To-do item. Look for the word "with" in the entries below, then copy every line that has it.

[Page segmentation data]
****************************************
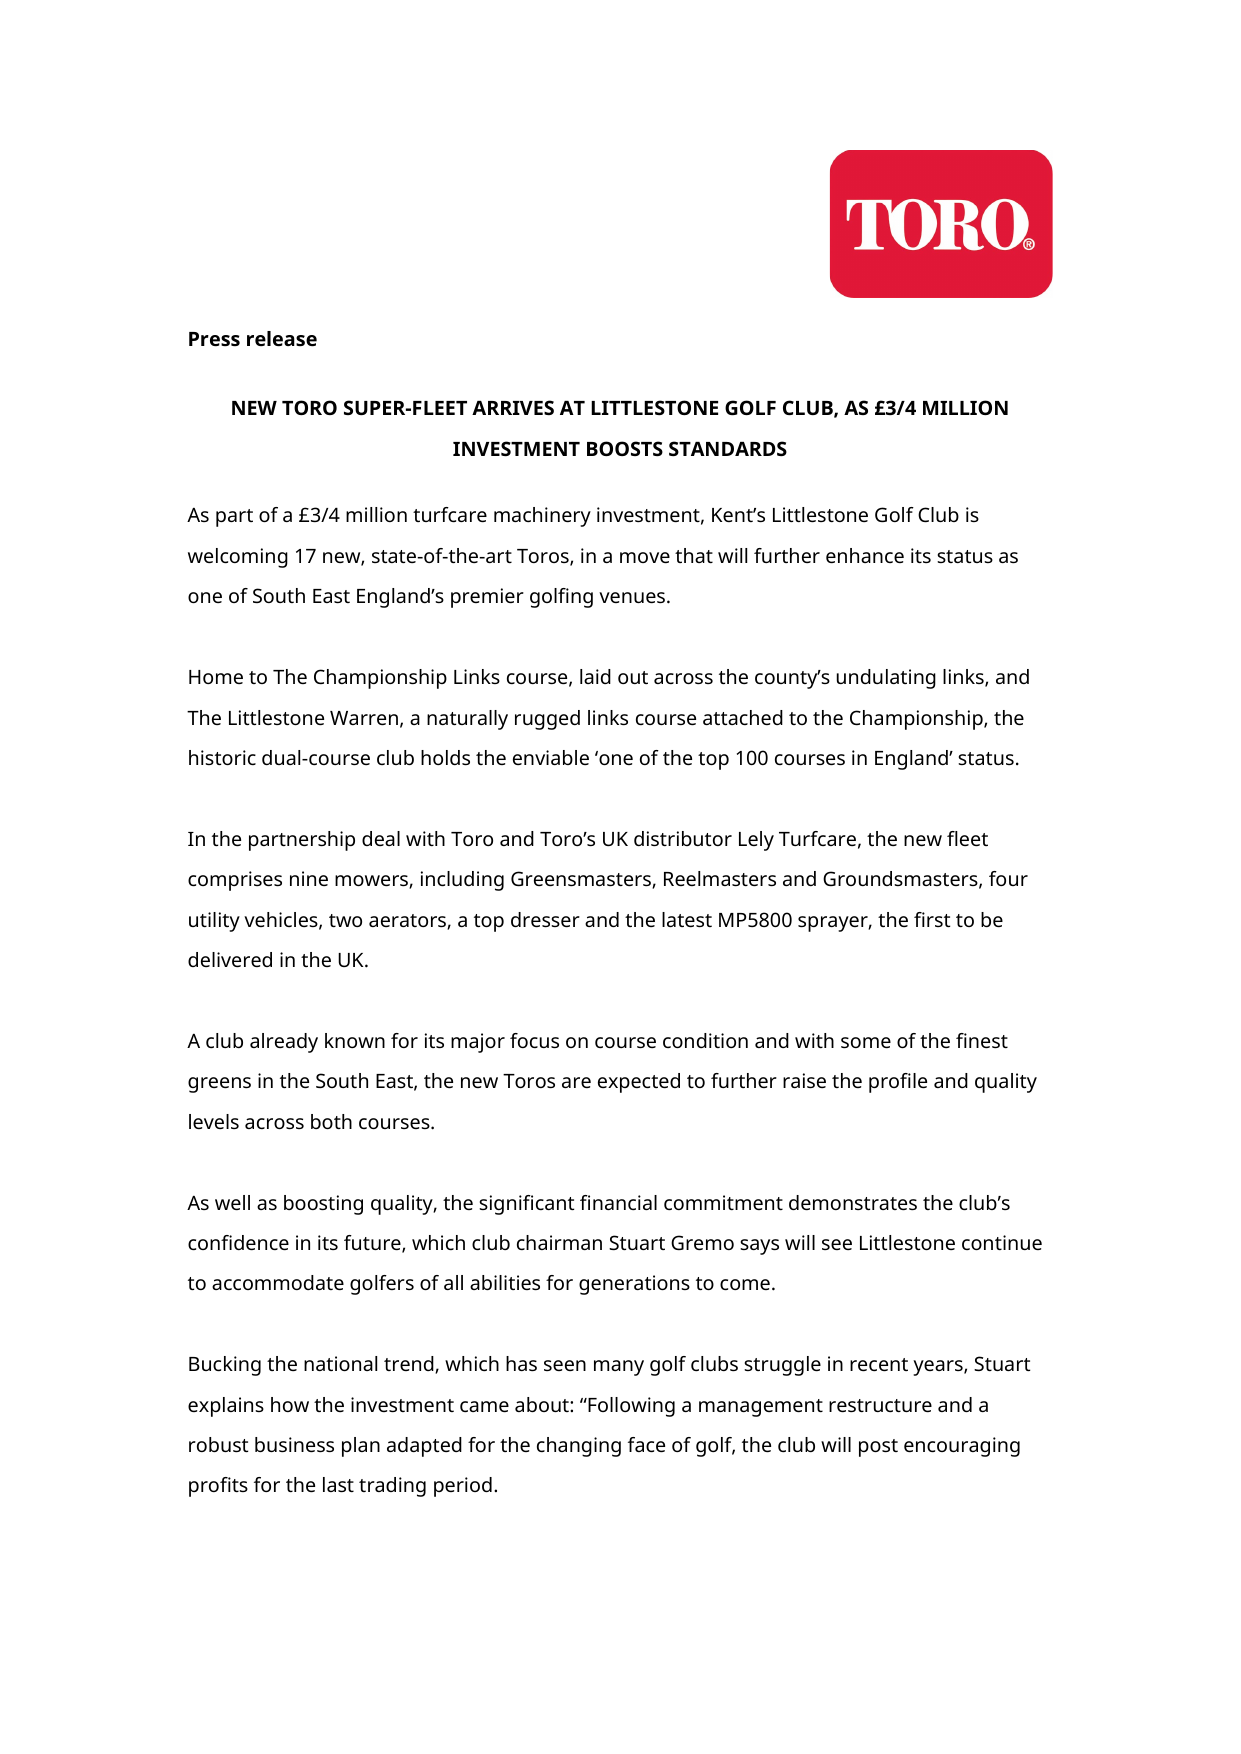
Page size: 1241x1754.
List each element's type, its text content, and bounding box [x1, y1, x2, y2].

text Press release [187, 325, 1053, 352]
text Home to The Championship Links course, laid out across the county’s undulating links, and The Littlestone Warren, a naturally rugged links course attached to the Championship, the historic dual-course club holds the enviable ‘one of the top 100 courses in England’ status. [187, 663, 1053, 771]
picture [829, 150, 1053, 298]
text In the partnership deal with Toro and Toro’s UK distributor Lely Turfcare, the new fleet comprises nine mowers, including Greensmasters, Reelmasters and Groundsmasters, four utility vehicles, two aerators, a top dresser and the latest MP5800 sprayer, the first to be delivered in the UK. [187, 825, 1053, 973]
text A club already known for its major focus on course condition and with some of the finest greens in the South East, the new Toros are expected to further raise the profile and quality levels across both courses. [187, 1027, 1053, 1135]
text NEW TORO SUPER-FLEET ARRIVES AT LITTLESTONE GOLF CLUB, AS £3/4 MILLION INVESTMENT BOOSTS STANDARDS [187, 394, 1053, 462]
text Bucking the national trend, which has seen many golf clubs struggle in recent years, Stuart explains how the investment came about: “Following a management restructure and a robust business plan adapted for the changing face of golf, the club will post encouraging profits for the last trading period. [187, 1350, 1053, 1499]
text As part of a £3/4 million turfcare machinery investment, Kent’s Littlestone Golf Club is welcoming 17 new, state-of-the-art Toros, in a move that will further enhance its status as one of South East England’s premier golfing venues. [187, 502, 1053, 609]
text As well as boosting quality, the significant financial commitment demonstrates the club’s confidence in its future, which club chairman Stuart Gremo says will see Littlestone continue to accommodate golfers of all abilities for generations to come. [187, 1189, 1053, 1297]
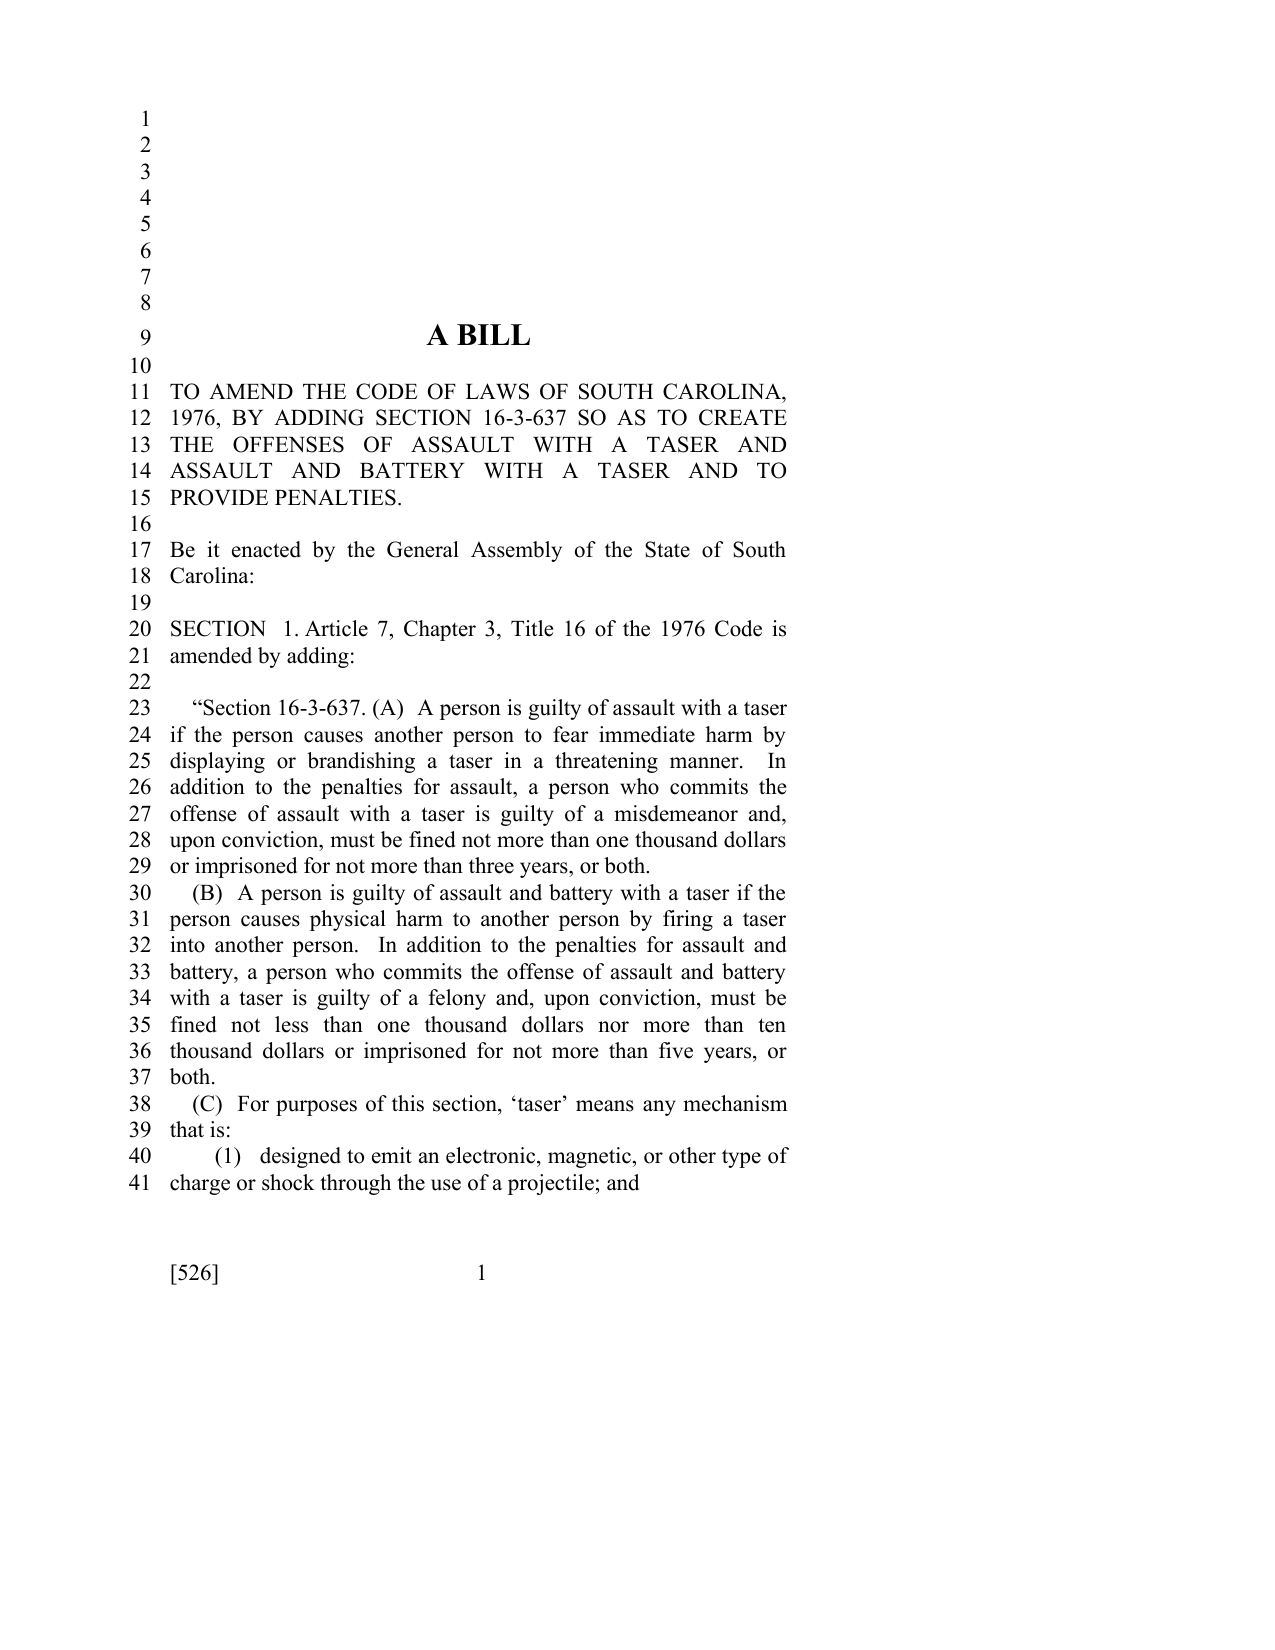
****************************************
Answer box.
text In the partnership deal with Toro and Toro’s UK distributor Lely Turfcare, the new fleet comprises nine mowers, including Greensmasters, Reelmasters and Groundsmasters, four utility vehicles, two aerators, a top dresser and the latest MP5800 sprayer, the first to be delivered in the UK. [187, 825, 1053, 973]
text A club already known for its major focus on course condition and with some of the finest greens in the South East, the new Toros are expected to further raise the profile and quality levels across both courses. [187, 1027, 1053, 1135]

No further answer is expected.